STUDY QUESTIONS:
1. In the indenture excerpt, which section sets out the Company's obligations to any Authenticating Agent?
2. Duplicate everything in the indenture excerpt from "In the event" down to "of Trust Funds.".

EXERCISE TEXT:
═══

Notwithstanding the satisfaction and discharge of this Indenture, the
obligations of the Company to the Trustee and any predecessor Trustee under
Section 606, the obligations of the Company to any Authenticating Agent under
Section 611 and, if money shall have been deposited with and held by the Trustee
pursuant to subclause (B) of clause (1) of this Section, the obligations of the
Trustee under Section 402 and the last paragraph of Section 1003, shall survive.
In the event that there are Securities of two or more series Outstanding
hereunder, the Trustee shall be required to execute an instrument acknowledging
satisfaction and discharge of this Indenture only if requested to do so with
respect to Securities of a particular series as to which it is Trustee and if
the other conditions thereto are met.
SECTION 402. Application of Trust Funds.

═══

INFORMATION SHOWN:
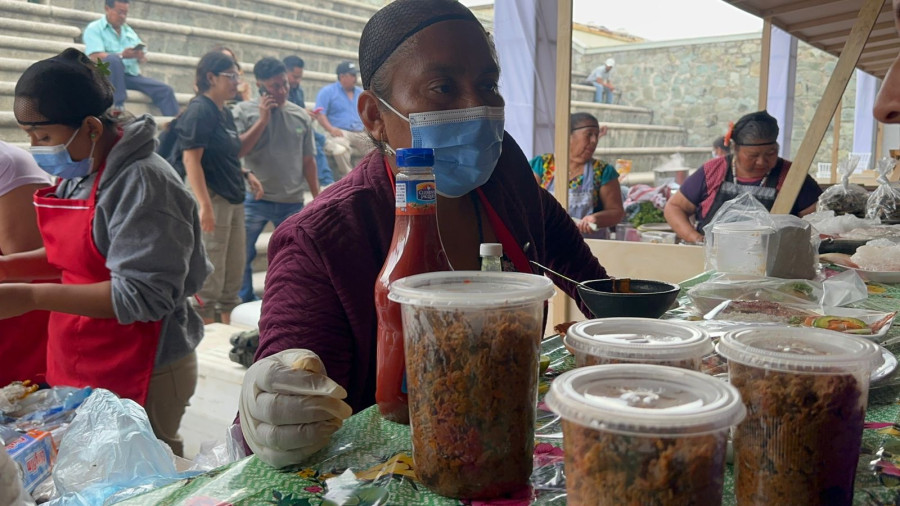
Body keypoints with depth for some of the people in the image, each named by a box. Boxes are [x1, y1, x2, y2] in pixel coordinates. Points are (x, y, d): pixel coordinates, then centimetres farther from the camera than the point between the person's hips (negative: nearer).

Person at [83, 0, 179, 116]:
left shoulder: (129, 30, 21)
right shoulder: (94, 29, 3)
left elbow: (144, 58, 15)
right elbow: (94, 57, -13)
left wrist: (141, 56, -10)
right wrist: (122, 55, -26)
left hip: (131, 75, 5)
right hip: (107, 75, -5)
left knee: (165, 90, -15)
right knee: (114, 59, -37)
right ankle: (118, 107, -38)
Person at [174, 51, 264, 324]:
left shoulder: (226, 113, 14)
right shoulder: (199, 110, -11)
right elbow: (191, 160, -19)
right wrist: (205, 205, -25)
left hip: (234, 199, 9)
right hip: (212, 199, -9)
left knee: (234, 275, 15)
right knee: (209, 279, -3)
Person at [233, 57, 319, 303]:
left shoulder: (301, 116, 7)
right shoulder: (244, 111, 0)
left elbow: (308, 161, 11)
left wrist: (317, 199, 11)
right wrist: (263, 119, -14)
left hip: (293, 202, 2)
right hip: (255, 200, -2)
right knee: (243, 256, 2)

═══

COMPLETED EXERCISE:
1. Section 611

2.
In the event that there are Securities of two or more series Outstanding
hereunder, the Trustee shall be required to execute an instrument acknowledging
satisfaction and discharge of this Indenture only if requested to do so with
respect to Securities of a particular series as to which it is Trustee and if
the other conditions thereto are met.
SECTION 402. Application of Trust Funds.